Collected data
_ _ _

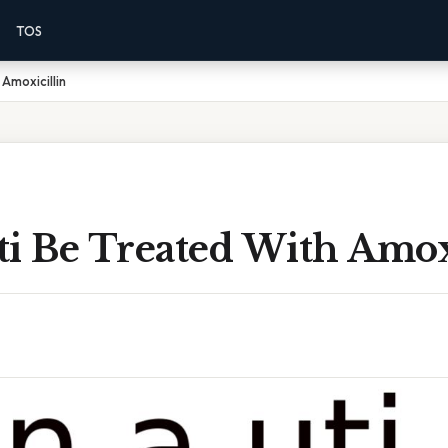
TOS
Amoxicillin
ti Be Treated With Amox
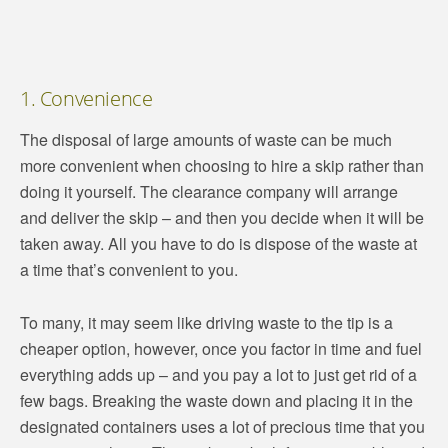
1. Convenience
The disposal of large amounts of waste can be much
more convenient when choosing to hire a skip rather than
doing it yourself. The clearance company will arrange
and deliver the skip – and then you decide when it will be
taken away. All you have to do is dispose of the waste at
a time that’s convenient to you.
To many, it may seem like driving waste to the tip is a
cheaper option, however, once you factor in time and fuel
everything adds up – and you pay a lot to just get rid of a
few bags. Breaking the waste down and placing it in the
designated containers uses a lot of precious time that you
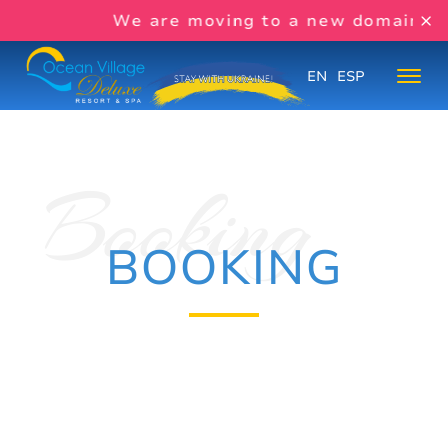
We are moving to a new domain s
EN
ESP
BOOKING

_ _ _

_WORK ITEM_
From the line with "few bags. Breaking" down to the final line of the entries above, repeat each line exactly; omit the pictures.

_ANSWER SPACE_
few bags. Breaking the waste down and placing it in the
designated containers uses a lot of precious time that you
We are moving to a new domain s
EN
ESP
BOOKING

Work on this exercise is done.